▸ Task data:
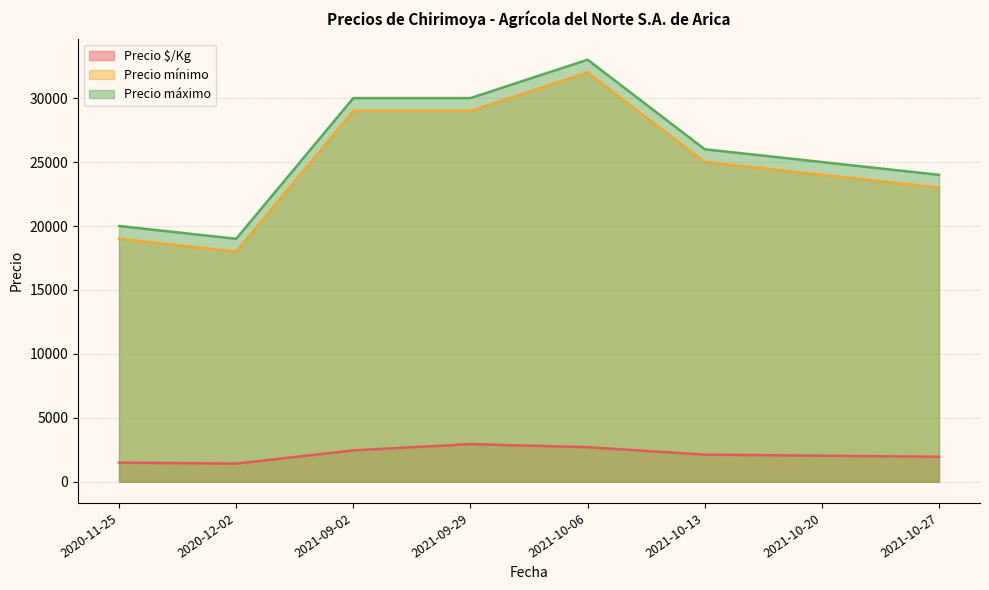

What is the total value across all series at 2021-10-06?

67708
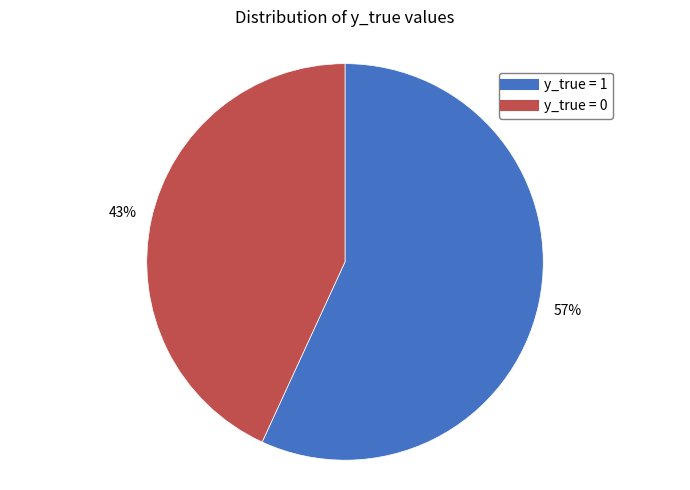

To the nearest percent, what is the average slice percentage?

50%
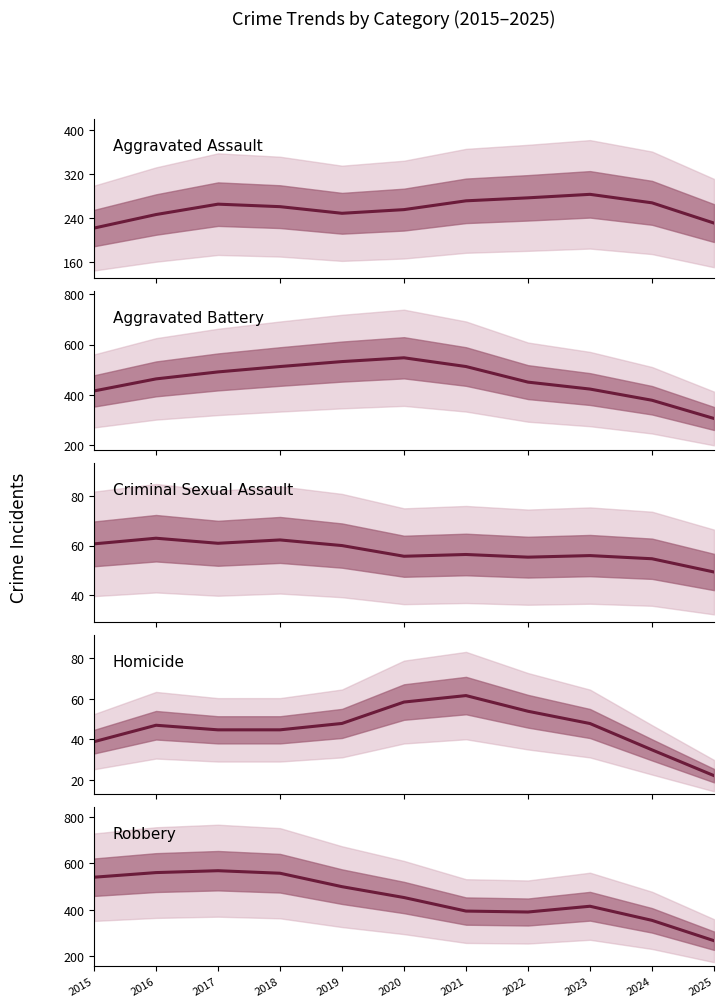

What is the value of the Aggravated Assault point at the 5th from the left?

248.5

▸ Instructions for the task:
Set down every line of the records above without changing a word, and leave out the pictures.

▸ Response:
What is the total value across all series at 2021-10-06?

67708

To the nearest percent, what is the average slice percentage?

50%

What is the value of the Aggravated Assault point at the 5th from the left?

248.5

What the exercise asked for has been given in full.